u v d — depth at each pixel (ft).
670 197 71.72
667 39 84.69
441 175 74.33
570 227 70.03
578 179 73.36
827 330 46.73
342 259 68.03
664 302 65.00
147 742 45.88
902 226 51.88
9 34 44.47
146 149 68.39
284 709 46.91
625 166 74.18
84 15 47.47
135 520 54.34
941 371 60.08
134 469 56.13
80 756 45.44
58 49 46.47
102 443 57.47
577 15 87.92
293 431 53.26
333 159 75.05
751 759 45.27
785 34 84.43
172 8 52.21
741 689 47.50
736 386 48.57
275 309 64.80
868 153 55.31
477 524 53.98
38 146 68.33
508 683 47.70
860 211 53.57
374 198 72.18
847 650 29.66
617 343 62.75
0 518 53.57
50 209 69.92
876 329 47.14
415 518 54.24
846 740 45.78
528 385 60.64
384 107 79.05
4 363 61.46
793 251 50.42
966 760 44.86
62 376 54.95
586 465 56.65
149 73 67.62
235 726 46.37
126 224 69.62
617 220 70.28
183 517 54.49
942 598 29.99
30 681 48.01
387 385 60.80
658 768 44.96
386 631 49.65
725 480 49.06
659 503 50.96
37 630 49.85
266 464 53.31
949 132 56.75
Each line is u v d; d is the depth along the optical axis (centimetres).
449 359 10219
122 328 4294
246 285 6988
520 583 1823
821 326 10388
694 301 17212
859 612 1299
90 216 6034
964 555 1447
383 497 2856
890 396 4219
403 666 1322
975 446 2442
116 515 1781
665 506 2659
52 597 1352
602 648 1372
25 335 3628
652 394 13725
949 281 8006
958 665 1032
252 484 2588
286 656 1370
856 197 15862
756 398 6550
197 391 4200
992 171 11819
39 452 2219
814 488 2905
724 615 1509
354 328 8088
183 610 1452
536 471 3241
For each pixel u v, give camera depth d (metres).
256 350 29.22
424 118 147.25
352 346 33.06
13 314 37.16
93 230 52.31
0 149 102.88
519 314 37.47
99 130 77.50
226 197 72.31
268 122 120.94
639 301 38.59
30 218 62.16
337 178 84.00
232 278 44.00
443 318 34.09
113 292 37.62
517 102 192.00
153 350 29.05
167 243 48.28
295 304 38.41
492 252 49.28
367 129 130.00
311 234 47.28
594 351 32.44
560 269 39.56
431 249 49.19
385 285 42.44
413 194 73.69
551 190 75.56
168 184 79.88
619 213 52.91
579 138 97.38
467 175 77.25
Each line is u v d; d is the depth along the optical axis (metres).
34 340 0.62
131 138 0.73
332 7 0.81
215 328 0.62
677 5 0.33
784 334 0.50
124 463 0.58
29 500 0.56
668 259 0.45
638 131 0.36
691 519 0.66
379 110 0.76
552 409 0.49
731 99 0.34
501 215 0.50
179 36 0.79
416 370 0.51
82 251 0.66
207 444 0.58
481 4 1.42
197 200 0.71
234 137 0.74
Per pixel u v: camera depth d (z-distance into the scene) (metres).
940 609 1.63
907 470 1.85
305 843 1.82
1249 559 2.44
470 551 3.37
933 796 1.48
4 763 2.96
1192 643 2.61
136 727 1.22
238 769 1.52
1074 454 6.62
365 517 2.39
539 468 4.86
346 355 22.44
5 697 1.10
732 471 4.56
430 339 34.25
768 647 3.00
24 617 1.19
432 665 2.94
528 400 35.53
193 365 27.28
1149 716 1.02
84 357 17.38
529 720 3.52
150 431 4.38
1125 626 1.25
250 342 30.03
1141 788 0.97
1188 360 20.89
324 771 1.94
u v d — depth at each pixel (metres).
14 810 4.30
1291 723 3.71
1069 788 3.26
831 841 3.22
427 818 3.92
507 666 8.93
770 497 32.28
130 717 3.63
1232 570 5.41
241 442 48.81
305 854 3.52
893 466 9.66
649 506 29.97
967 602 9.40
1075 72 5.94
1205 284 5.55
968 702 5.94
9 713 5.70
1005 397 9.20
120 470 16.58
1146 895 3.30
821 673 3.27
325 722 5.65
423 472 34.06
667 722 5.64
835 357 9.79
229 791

Task statement — Without altering a single character, write out every record above.

Answer to this problem —
u v d — depth at each pixel (ft).
670 197 71.72
667 39 84.69
441 175 74.33
570 227 70.03
578 179 73.36
827 330 46.73
342 259 68.03
664 302 65.00
147 742 45.88
902 226 51.88
9 34 44.47
146 149 68.39
284 709 46.91
625 166 74.18
84 15 47.47
135 520 54.34
941 371 60.08
134 469 56.13
80 756 45.44
58 49 46.47
102 443 57.47
577 15 87.92
293 431 53.26
333 159 75.05
751 759 45.27
785 34 84.43
172 8 52.21
741 689 47.50
736 386 48.57
275 309 64.80
868 153 55.31
477 524 53.98
38 146 68.33
508 683 47.70
860 211 53.57
374 198 72.18
847 650 29.66
617 343 62.75
0 518 53.57
50 209 69.92
876 329 47.14
415 518 54.24
846 740 45.78
528 385 60.64
384 107 79.05
4 363 61.46
793 251 50.42
966 760 44.86
62 376 54.95
586 465 56.65
149 73 67.62
235 726 46.37
126 224 69.62
617 220 70.28
183 517 54.49
942 598 29.99
30 681 48.01
387 385 60.80
658 768 44.96
386 631 49.65
725 480 49.06
659 503 50.96
37 630 49.85
266 464 53.31
949 132 56.75
Each line is u v d; d is the depth along the optical axis (centimetres).
449 359 10219
122 328 4294
246 285 6988
520 583 1823
821 326 10388
694 301 17212
859 612 1299
90 216 6034
964 555 1447
383 497 2856
890 396 4219
403 666 1322
975 446 2442
116 515 1781
665 506 2659
52 597 1352
602 648 1372
25 335 3628
652 394 13725
949 281 8006
958 665 1032
252 484 2588
286 656 1370
856 197 15862
756 398 6550
197 391 4200
992 171 11819
39 452 2219
814 488 2905
724 615 1509
354 328 8088
183 610 1452
536 471 3241
For each pixel u v, give camera depth d (metres).
256 350 29.22
424 118 147.25
352 346 33.06
13 314 37.16
93 230 52.31
0 149 102.88
519 314 37.47
99 130 77.50
226 197 72.31
268 122 120.94
639 301 38.59
30 218 62.16
337 178 84.00
232 278 44.00
443 318 34.09
113 292 37.62
517 102 192.00
153 350 29.05
167 243 48.28
295 304 38.41
492 252 49.28
367 129 130.00
311 234 47.28
594 351 32.44
560 269 39.56
431 249 49.19
385 285 42.44
413 194 73.69
551 190 75.56
168 184 79.88
619 213 52.91
579 138 97.38
467 175 77.25
Each line is u v d; d is the depth along the optical axis (metres).
34 340 0.62
131 138 0.73
332 7 0.81
215 328 0.62
677 5 0.33
784 334 0.50
124 463 0.58
29 500 0.56
668 259 0.45
638 131 0.36
691 519 0.66
379 110 0.76
552 409 0.49
731 99 0.34
501 215 0.50
179 36 0.79
416 370 0.51
82 251 0.66
207 444 0.58
481 4 1.42
197 200 0.71
234 137 0.74
Per pixel u v: camera depth d (z-distance into the scene) (metres).
940 609 1.63
907 470 1.85
305 843 1.82
1249 559 2.44
470 551 3.37
933 796 1.48
4 763 2.96
1192 643 2.61
136 727 1.22
238 769 1.52
1074 454 6.62
365 517 2.39
539 468 4.86
346 355 22.44
5 697 1.10
732 471 4.56
430 339 34.25
768 647 3.00
24 617 1.19
432 665 2.94
528 400 35.53
193 365 27.28
1149 716 1.02
84 357 17.38
529 720 3.52
150 431 4.38
1125 626 1.25
250 342 30.03
1141 788 0.97
1188 360 20.89
324 771 1.94
u v d — depth at each pixel (metres).
14 810 4.30
1291 723 3.71
1069 788 3.26
831 841 3.22
427 818 3.92
507 666 8.93
770 497 32.28
130 717 3.63
1232 570 5.41
241 442 48.81
305 854 3.52
893 466 9.66
649 506 29.97
967 602 9.40
1075 72 5.94
1205 284 5.55
968 702 5.94
9 713 5.70
1005 397 9.20
120 470 16.58
1146 895 3.30
821 673 3.27
325 722 5.65
423 472 34.06
667 722 5.64
835 357 9.79
229 791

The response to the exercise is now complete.